I cupped the back of her head and buried her face in my neck.
"Don't fucking cry, Daze. Not over her. You've given her enough."
She sucked in a breath and blew it out.
"You can use me as a pillow if you wanna scream it out," I offered.
"Don't be sweet and funny right now."
"Baby, those are two things no one has ever accused me of being."
She pulled back and took another steadying breath. "This is not what I was expecting when you said you were taking me to lunch."
"I expected the yelling, just thought we'd be doing it naked. We good?"
Her fingers were tracing little circles against my chest. "We're good. For now. I'm going to go collect myself in the bathroom."
"I'm gonna eat some more of your mom's cobbler."
She gave me another one of those wobbly smiles that made me feel things I didn't want to feel. I reached out and tucked her hair behind her ear.
"It's gonna be fine. No one's takin' Ellie. V and I'll take care of it."
She nuzzled her cheek against my hand. "You can't solve my problems for me."
"Oh, but you can solve everyone else's?" I pointed out. "You gotta stop worrying about making everything okay for everyone else and start thinkin' about making it okay for you."
She didn't say anything, but I felt like my words had landed.
I gave her a playful slap on the ass. "Go on. Go scream into some hand towels."
A minute later, V came out of the bedroom. "Grave is sending some boys out to see if we can lift any prints. Where's Jennie?"
"Bathroom. You find any prints in the landlord's office?" I asked V.

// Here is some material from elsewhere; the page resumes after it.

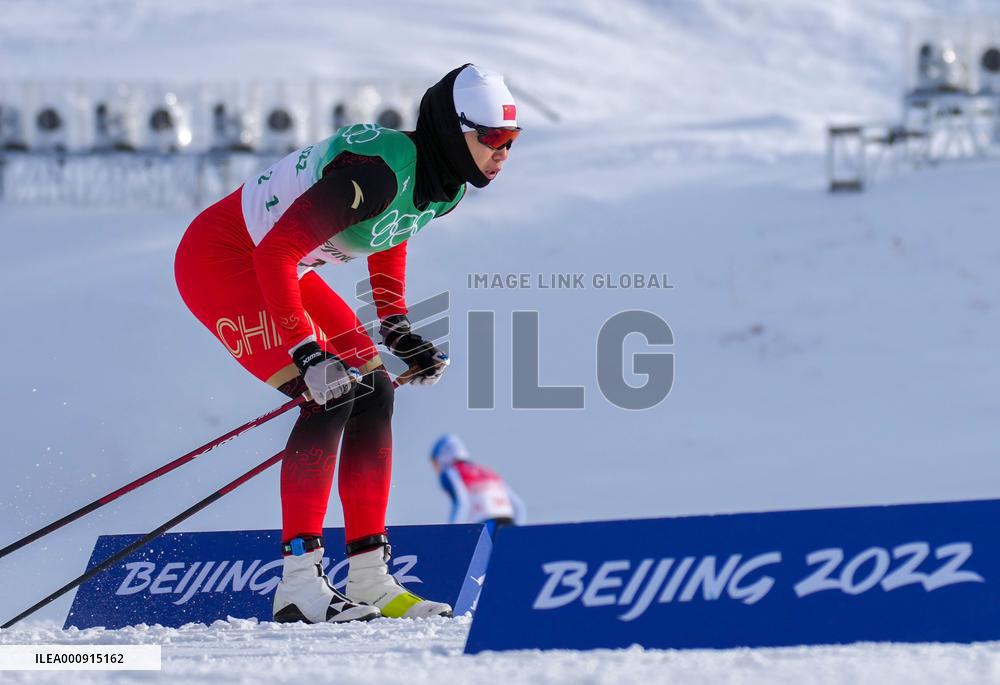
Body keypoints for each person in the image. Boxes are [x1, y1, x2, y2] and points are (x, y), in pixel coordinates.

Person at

He shook his head. "It was a clean job."
"What are the odds they split up? Ruby took the storage unit, and the boyfriend took the office."
V thought about it. "It plays."
"Jennie doesn't think Ruby broke in. She's worried Ellie let Ruby in. Worried how that'll play in the guardianship shit."
V blew out a breath. "Any judge that looks at those two sisters and decides Jennie isn't fit has their robe on too tight."
"She's a worrier. Which is why I don't want her worrying about some stranger sneakin' into her home and going through her things."
"Better the devil you know," he said.
I nodded.
"Speaking of, you going to see him this weekend?" V asked.
Deliberately I took another forkful of cobbler even though my appetite was suddenly gone. "If he's there."
"Give him this from me." V limped over to the table and picked up a backpack. "And maybe think about not handing over cash."
"You're lucky I'm tired of fighting about this," I told him and took the bag.
"People keep telling me how lucky I am," he said.
"You're still here, aren't you?"
"You remember what she was wearing when she walked by your window," he said, nodding at the bathroom door.
"Yeah. So?"
"She means something to you."
"Does blood loss make you stupid?" I wondered.
"I'm just sayin', you care about her. Any other woman you wouldn't have bothered calling her on her own bullshit. You wouldn't have known any other woman well enough to know she was bullshitting you, let alone care that she was."
"Getting to your point any time soon?"
"Yeah. Don't fuck it up like you usually do."